Given \(Y \in{\mathbb{C}}^{n\times m}\) and \(\Lambda\in {\mathbb{C}}^{m\times m}\) as described in Problem 1. Let \(U^{*}Y\), G, the GSVD of the matrix pair \(({\mathscr{R}}_{Y_{1}{\mathscr {L}}_{Y_{2}}}Y_{1}, {\mathscr{R}}_{Y_{2}{\mathscr{L}}_{Y_{1}}}Y_{2})\) and \({(M^{*})}^{-1}G{M}^{-1}\) be given by (3.3), (3.10), (3.12), and (3.13), respectively. Then Problem 1 is solvable(i.e., \(\mathcal{M}(Y,\Lambda)\neq\emptyset\)) in the set \({\mathcal{NS}}^{n\times n}(J)\) if and only if conditions (3.6), (3.8), (3.14), and \(A_{11}A_{12}=A_{12}A_{22}\) hold. Moreover, in this case, the general solution can be expressed as

$$A=U\left [ \textstyle\begin{array}{c@{\quad}c} A_{11} & A_{12}\\ -A^{*}_{12} & A_{22} \end{array}\displaystyle \right ]U^{*}, $$

where \(A_{11}\), \(A_{22}\), and \(A_{12}\) are given by (3.17) and (3.18), respectively.
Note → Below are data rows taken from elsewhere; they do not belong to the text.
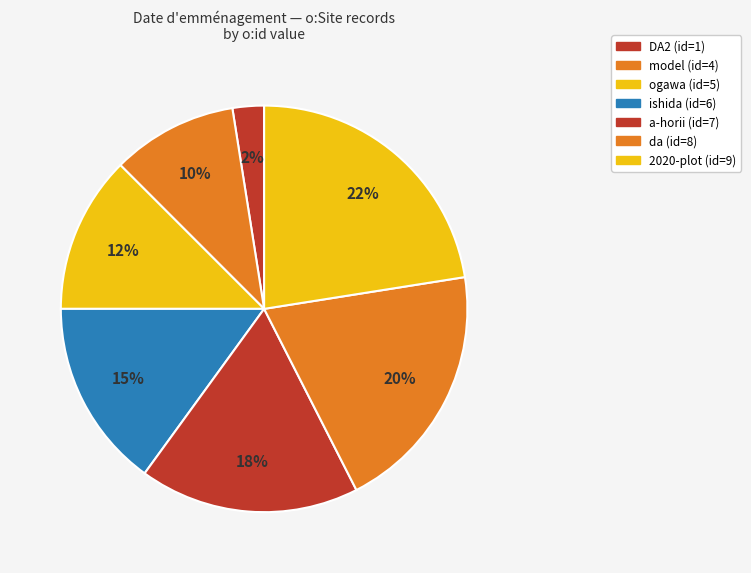

To the nearest percent, what is the average slice percentage?

14%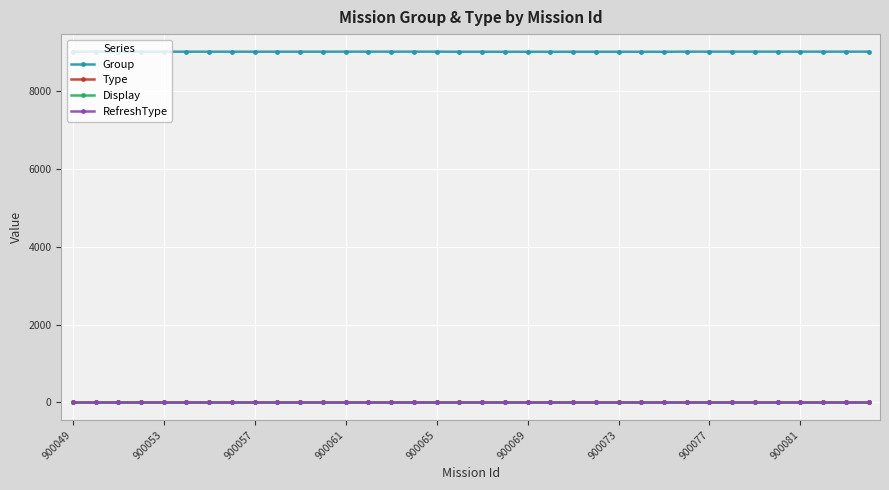

What is the greatest value displayed?

9004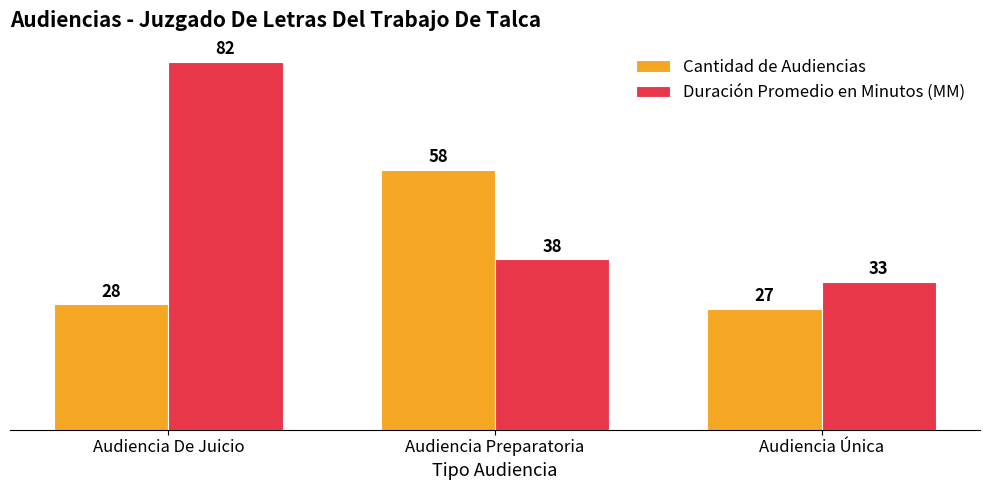

What is the maximum value shown in the chart?

82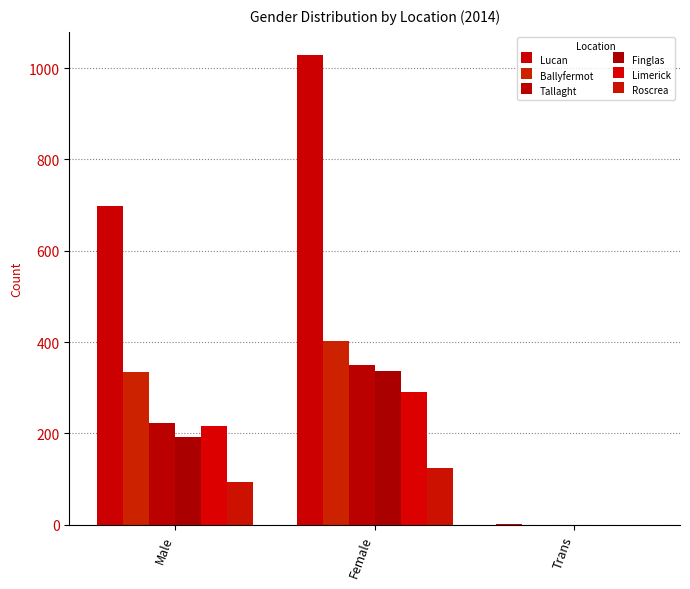

What is the maximum value shown in the chart?

1028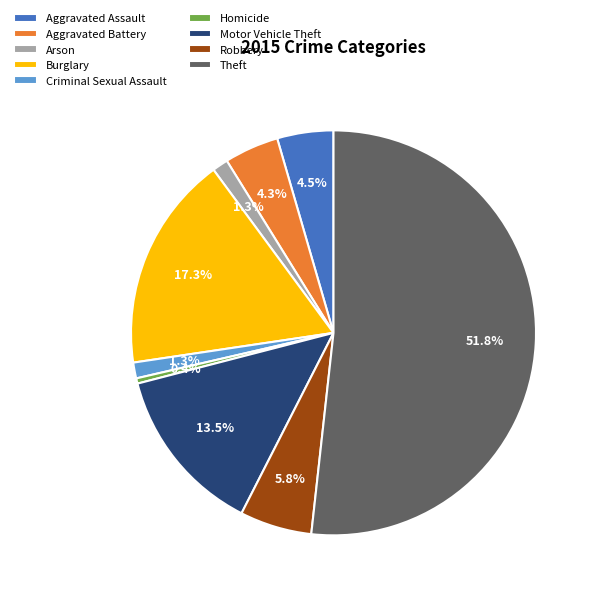

Combined, do Motor Vehicle Theft and Theft account for over 50%?

Yes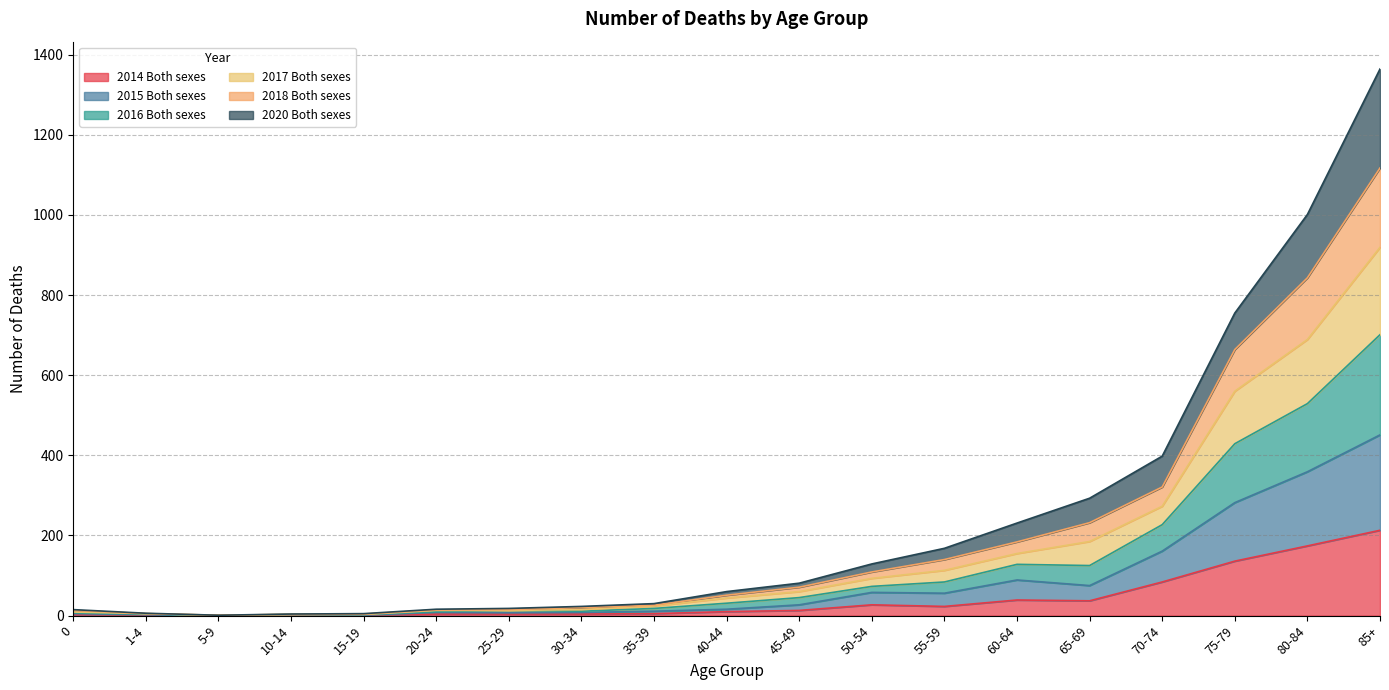

What position from the left is 10-14?

4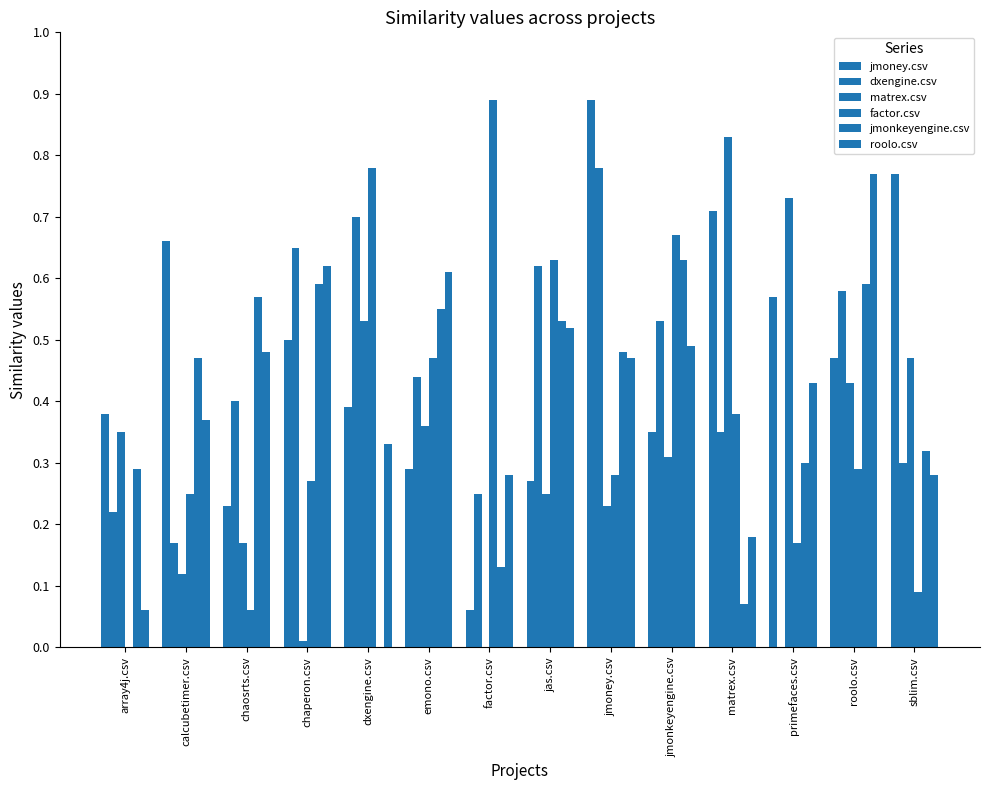

Count the number of data series in this chart.

6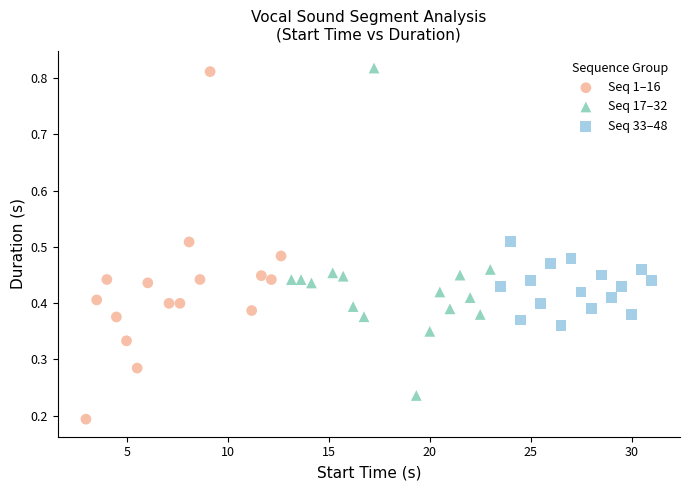

Which series reaches the minimum Y coordinate?

Seq 1–16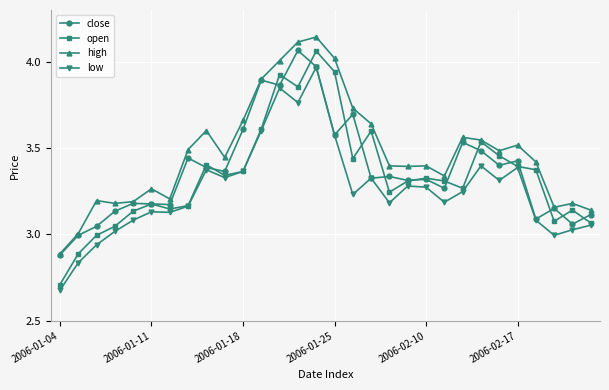

True or false: close has more than 0 interior local peaks.

True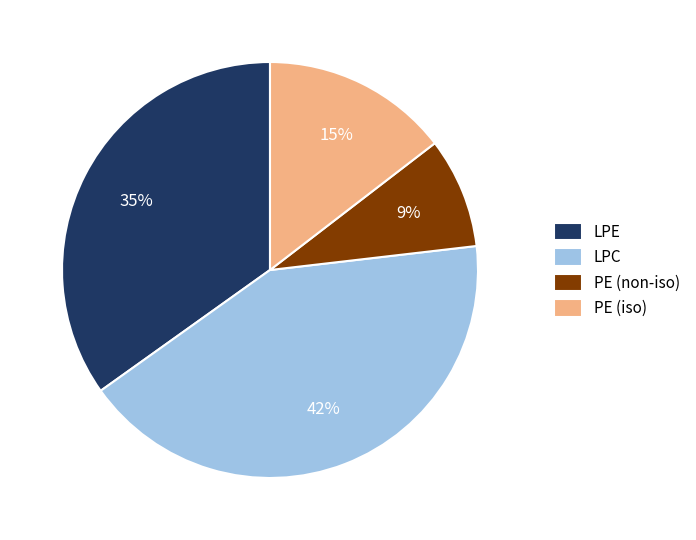

Combined, do PE (non-iso) and PE (iso) account for over 50%?

No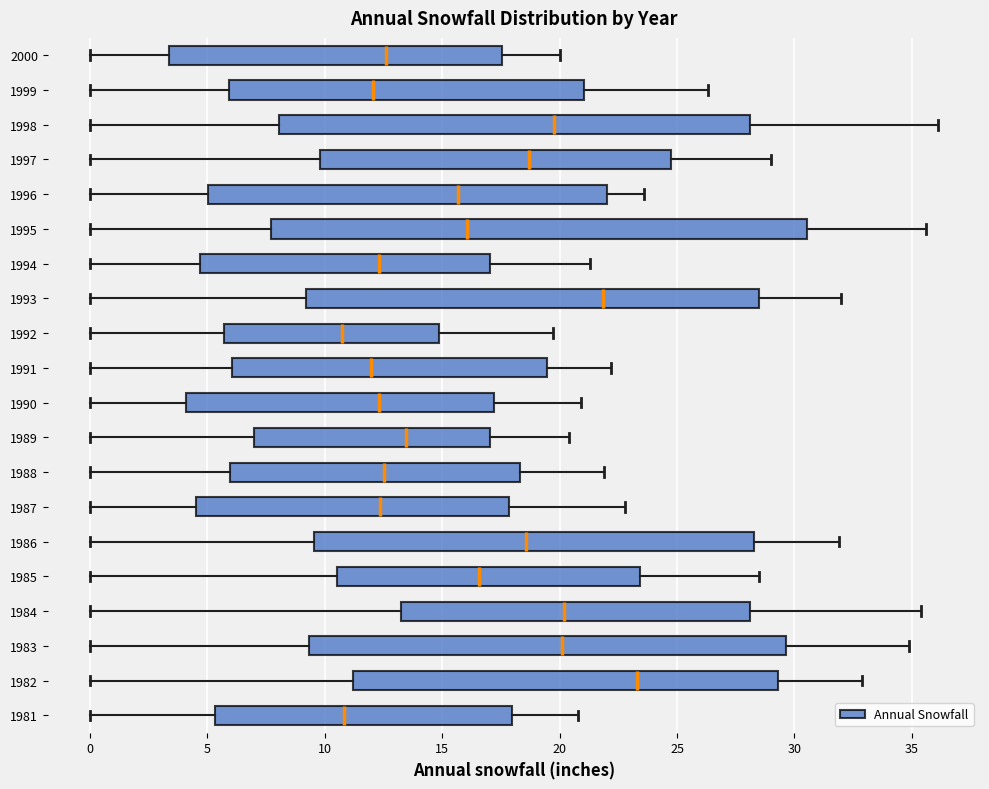

Comparing the boxes themselves (not the whiskers), which one is the widest?

1995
In the matrices \(A_{11}\), \(A_{22}\), and \(A_{12}\), \(\widehat{S}_{1}\) and \(\widehat{S}_{2}\) are described in (3.15) and (3.16), respectively, where \(X_{33}\), \(Y_{11}\), and \(Y_{22}\) are arbitrary Hermitian matrix blocks, \(X_{13}\), \(X_{23}\), \(Y_{12}\), \(Y_{13}\), and R are arbitrary matrix blocks.

4 Conclusions

In this paper, we have obtained the necessary and sufficient conditions of the inverse eigenvalue problem for normal skew J-Hamiltonian matrices. Furthermore, a solvable general representation is presented. We can also use the same method to solve the inverse eigenvalue problem for a normal J-Hamiltonian matrix.